··· DATASET ENTRIES
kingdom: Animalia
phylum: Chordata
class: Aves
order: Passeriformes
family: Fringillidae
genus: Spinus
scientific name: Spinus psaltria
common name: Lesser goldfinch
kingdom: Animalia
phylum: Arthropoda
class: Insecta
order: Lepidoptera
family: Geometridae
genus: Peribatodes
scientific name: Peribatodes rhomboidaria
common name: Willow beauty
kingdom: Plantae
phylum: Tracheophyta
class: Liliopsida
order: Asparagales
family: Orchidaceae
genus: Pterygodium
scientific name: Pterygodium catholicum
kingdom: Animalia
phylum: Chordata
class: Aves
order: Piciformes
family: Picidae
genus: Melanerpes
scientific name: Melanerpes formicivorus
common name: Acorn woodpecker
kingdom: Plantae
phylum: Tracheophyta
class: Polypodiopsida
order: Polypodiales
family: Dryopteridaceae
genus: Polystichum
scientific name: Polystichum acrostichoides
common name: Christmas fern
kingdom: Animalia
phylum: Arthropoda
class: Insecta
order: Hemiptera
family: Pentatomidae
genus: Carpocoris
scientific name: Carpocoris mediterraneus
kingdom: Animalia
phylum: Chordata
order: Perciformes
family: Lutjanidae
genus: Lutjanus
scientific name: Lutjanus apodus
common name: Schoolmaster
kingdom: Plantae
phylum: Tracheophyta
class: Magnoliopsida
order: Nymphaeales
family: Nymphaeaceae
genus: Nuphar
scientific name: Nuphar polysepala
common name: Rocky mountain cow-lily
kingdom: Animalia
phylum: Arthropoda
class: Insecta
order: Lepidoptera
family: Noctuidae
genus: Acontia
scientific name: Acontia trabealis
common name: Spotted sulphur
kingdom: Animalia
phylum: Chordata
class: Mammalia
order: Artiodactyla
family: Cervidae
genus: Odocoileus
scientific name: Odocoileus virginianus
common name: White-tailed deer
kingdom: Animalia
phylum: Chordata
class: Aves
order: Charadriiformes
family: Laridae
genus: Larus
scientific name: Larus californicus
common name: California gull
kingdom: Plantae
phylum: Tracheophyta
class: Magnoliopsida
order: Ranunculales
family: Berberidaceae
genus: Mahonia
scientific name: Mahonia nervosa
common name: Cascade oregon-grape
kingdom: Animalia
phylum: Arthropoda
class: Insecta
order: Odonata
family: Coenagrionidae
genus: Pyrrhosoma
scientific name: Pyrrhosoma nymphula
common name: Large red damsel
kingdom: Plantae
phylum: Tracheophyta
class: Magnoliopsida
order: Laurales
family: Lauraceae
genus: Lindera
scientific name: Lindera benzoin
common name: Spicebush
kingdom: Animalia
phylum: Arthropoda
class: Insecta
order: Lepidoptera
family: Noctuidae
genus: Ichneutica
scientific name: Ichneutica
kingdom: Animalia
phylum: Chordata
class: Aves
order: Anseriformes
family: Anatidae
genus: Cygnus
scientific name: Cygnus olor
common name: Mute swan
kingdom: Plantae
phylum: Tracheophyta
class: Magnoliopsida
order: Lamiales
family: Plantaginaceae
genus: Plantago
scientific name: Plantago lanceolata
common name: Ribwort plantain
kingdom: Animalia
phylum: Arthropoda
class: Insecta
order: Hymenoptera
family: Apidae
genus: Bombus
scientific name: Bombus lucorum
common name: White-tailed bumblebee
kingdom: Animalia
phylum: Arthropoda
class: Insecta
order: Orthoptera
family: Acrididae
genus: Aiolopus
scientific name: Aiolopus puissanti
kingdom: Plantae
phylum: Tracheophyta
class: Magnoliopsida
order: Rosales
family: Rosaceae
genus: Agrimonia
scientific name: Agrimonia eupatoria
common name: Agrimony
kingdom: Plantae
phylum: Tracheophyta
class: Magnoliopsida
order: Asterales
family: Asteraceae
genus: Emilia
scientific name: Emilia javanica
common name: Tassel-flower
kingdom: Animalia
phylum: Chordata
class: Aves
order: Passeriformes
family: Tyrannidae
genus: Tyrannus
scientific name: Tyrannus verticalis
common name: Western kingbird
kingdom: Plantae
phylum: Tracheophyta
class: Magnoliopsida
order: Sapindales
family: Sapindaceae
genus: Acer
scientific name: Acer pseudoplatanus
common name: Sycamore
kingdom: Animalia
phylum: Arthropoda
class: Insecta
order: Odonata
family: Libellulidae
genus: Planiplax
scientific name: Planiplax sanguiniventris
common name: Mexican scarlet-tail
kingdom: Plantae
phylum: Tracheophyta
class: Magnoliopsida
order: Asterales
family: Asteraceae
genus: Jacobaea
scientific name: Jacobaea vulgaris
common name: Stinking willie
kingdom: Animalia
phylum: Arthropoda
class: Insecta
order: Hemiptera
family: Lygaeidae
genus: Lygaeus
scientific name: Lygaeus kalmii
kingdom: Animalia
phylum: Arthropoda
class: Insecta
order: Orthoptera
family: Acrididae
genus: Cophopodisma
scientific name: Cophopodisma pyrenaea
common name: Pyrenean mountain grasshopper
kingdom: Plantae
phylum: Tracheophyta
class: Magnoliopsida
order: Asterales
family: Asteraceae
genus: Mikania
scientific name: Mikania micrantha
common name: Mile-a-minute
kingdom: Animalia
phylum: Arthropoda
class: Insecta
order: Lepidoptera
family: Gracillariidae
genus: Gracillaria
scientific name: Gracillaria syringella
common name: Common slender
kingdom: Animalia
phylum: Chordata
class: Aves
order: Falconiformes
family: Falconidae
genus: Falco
······
**WHAT TO DO:**
Reproduce without changes the part of the rows above that opens with the line containing "genus: Planiplax" and closes with the final line of the rows, including both of those lines.

**RESPONSE TO THIS EXERCISE:**
genus: Planiplax
scientific name: Planiplax sanguiniventris
common name: Mexican scarlet-tail
kingdom: Plantae
phylum: Tracheophyta
class: Magnoliopsida
order: Asterales
family: Asteraceae
genus: Jacobaea
scientific name: Jacobaea vulgaris
common name: Stinking willie
kingdom: Animalia
phylum: Arthropoda
class: Insecta
order: Hemiptera
family: Lygaeidae
genus: Lygaeus
scientific name: Lygaeus kalmii
kingdom: Animalia
phylum: Arthropoda
class: Insecta
order: Orthoptera
family: Acrididae
genus: Cophopodisma
scientific name: Cophopodisma pyrenaea
common name: Pyrenean mountain grasshopper
kingdom: Plantae
phylum: Tracheophyta
class: Magnoliopsida
order: Asterales
family: Asteraceae
genus: Mikania
scientific name: Mikania micrantha
common name: Mile-a-minute
kingdom: Animalia
phylum: Arthropoda
class: Insecta
order: Lepidoptera
family: Gracillariidae
genus: Gracillaria
scientific name: Gracillaria syringella
common name: Common slender
kingdom: Animalia
phylum: Chordata
class: Aves
order: Falconiformes
family: Falconidae
genus: Falco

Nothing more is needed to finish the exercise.